Skip to content

Worker Design Philosophy

Core Principle: Database as Single Source of Truth

Workers are designed as stateless executors that rely entirely on the database for state management, workflow decisions, and coordination. This approach ensures reliability, observability, and recovery capabilities in our distributed processing system.

What is a Worker?

All workers in our system follow the same foundational principles:

Stateless Execution

  • No memory between operations - Workers don't retain context from previous executions
  • No shared state - Workers don't communicate with each other directly
  • Database dependency - All state and decisions come from database queries
  • Crash resilient - Workers can be killed and restarted without losing anything

Database-Driven Architecture

  • Single source of truth - Database contains all processing state and business rules
  • Atomic operations - All database interactions are transactional
  • Complete audit trail - Every action is recorded for debugging and monitoring
  • Decision delegation - Workers ask database "what should I do?" rather than deciding

Core Worker Pattern

Every worker operation follows this pattern:

  1. Query database for work or state information
  2. Execute business logic based on database-provided context
  3. Update database with results and new state
  4. Create next job if part of multi-step workflow

Unified Worker Architecture

All workers in our system follow the same foundational pattern - they are stateless job processors that use the database as their single source of truth.
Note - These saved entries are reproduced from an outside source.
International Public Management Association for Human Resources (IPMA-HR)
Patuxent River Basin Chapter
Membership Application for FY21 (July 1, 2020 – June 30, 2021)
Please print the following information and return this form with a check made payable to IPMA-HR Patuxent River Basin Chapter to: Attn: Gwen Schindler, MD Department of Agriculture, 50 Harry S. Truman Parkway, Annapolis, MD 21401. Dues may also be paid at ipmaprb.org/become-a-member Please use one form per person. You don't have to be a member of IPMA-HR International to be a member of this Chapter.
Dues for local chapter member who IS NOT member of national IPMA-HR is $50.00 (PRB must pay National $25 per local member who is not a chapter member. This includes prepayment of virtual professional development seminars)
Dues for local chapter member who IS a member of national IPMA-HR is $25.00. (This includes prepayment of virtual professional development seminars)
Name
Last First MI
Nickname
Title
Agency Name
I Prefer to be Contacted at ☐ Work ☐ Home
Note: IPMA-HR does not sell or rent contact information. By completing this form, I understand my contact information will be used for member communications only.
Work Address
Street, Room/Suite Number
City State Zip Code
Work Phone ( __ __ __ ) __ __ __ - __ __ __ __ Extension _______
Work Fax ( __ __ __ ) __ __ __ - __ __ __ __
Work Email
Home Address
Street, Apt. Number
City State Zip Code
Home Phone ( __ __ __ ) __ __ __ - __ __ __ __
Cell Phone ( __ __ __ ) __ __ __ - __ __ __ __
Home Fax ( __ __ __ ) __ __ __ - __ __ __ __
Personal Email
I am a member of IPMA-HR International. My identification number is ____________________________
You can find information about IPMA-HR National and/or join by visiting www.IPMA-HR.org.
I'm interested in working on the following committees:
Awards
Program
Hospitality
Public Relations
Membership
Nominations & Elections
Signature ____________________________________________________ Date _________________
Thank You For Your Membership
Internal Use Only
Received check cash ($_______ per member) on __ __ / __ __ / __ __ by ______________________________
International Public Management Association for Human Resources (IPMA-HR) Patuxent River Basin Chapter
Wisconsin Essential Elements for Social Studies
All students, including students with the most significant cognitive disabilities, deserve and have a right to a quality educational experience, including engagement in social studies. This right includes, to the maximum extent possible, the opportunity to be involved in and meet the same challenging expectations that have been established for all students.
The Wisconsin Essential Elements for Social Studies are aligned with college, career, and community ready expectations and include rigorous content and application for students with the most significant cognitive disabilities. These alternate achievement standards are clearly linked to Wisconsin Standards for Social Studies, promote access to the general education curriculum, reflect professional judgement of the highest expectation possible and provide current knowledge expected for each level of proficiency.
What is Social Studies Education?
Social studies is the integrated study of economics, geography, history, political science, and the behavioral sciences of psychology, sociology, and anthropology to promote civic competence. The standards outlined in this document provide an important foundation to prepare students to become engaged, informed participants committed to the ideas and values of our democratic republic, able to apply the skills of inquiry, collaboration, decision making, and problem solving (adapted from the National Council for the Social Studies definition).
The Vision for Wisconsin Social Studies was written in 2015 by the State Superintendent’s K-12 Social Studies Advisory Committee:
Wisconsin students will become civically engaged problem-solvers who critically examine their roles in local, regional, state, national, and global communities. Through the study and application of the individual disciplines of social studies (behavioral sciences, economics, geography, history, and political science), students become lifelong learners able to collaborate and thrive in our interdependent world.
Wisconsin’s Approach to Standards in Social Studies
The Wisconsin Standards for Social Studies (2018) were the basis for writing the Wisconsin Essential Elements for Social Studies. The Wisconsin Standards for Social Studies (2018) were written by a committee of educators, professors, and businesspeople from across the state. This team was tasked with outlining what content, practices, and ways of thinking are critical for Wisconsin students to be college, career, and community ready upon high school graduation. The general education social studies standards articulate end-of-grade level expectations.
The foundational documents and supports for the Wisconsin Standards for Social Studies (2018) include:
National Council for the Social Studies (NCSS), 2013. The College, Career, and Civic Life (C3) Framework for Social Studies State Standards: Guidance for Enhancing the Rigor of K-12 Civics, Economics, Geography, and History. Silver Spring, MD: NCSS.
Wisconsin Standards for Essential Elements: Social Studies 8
Workers are differentiated by the job type they process, not by their execution pattern.

Core Worker Principles

  • Stateless execution - No memory between job executions
  • Database-driven - All state and decisions come from database queries
  • Job queue based - All work flows through processing_jobs table
  • Crash resilient - Workers can be killed and restarted without losing anything
  • Type-specific - Each worker only processes jobs of its designated type

Universal Job Processing Pattern

Every worker follows this identical 5-step pattern for every job:

  1. "Give me a job to do" (poll database)

    • Query database for available work: SELECT * FROM processing_jobs WHERE type = 'my_job_type' AND status = 'queued'
    • Use atomic operations to claim jobs and prevent race conditions
    • Natural load balancing - idle workers automatically pick up more work
  2. "I'm starting this job" (update status to running)

    • Immediately mark job as running with timestamp
    • Record worker ID for tracking and debugging
    • Establishes clear ownership and prevents duplicate processing
  3. Do the actual work (business logic execution)

    • Execute the business logic for this specific job type
    • Handle all necessary external API calls, file operations, etc.
    • Maintain focus on the single task at hand
  4. "I finished, here's the result" (update status and result)

    • Update job status to completed or failed
    • Store all results, error messages, and metadata in database
    • Provide complete audit trail of what happened
  5. "Create next job if needed" (multi-step workflows)

    • For multi-step workflows, create the next job in the sequence
    • Example: document_collection worker creates ocr job when complete
    • Single-step jobs (like basic_discovery) don't create follow-up jobs

User Experience vs Worker Implementation

From the worker perspective: All jobs are processed identically through the job queue system.

User experience differences are handled by the frontend:

  • Wait for results: Frontend polls job status until completion (basic discovery)
  • Background processing: Frontend shows "processing in background" and notifies when done (document collection, OCR, chunking)

Workers are completely unaware of how the frontend presents the job to users.

Implementation Benefits

Observability

  • Complete visibility into system state through database queries
  • Real-time monitoring of all job processing
  • Historical analysis of performance and error patterns across all worker types

Recovery and Debugging

  • Granular recovery - restart individual failed jobs
  • Complete audit trail of all processing steps
  • Manual intervention capabilities through database updates
  • Failed jobs remain in queue for retry

Scalability

  • Linear scaling - add workers without coordination overhead
  • Natural load balancing through database polling
  • No inter-worker communication or state synchronization needed
  • Each worker type can be scaled independently

Reliability

  • Single point of truth eliminates consistency problems
  • Atomic database operations ensure data integrity
  • Worker failures don't corrupt system state
  • Failed jobs remain in queue for retry

Trade-offs and Considerations

Performance Overhead

  • Additional database round-trips between job steps
  • Serialization/deserialization of intermediate results
  • Acceptable cost for operational benefits

Database Load

  • Constant polling creates steady database traffic
  • Requires proper indexing and connection pooling
  • Database becomes critical system component

Complexity

  • Requires building job scheduling and coordination infrastructure
  • More complex than simple in-memory processing
  • Justified by reliability and observability requirements

This philosophy prioritizes reliability, observability, and operational simplicity over raw performance, providing a consistent pattern for all types of processing workflows.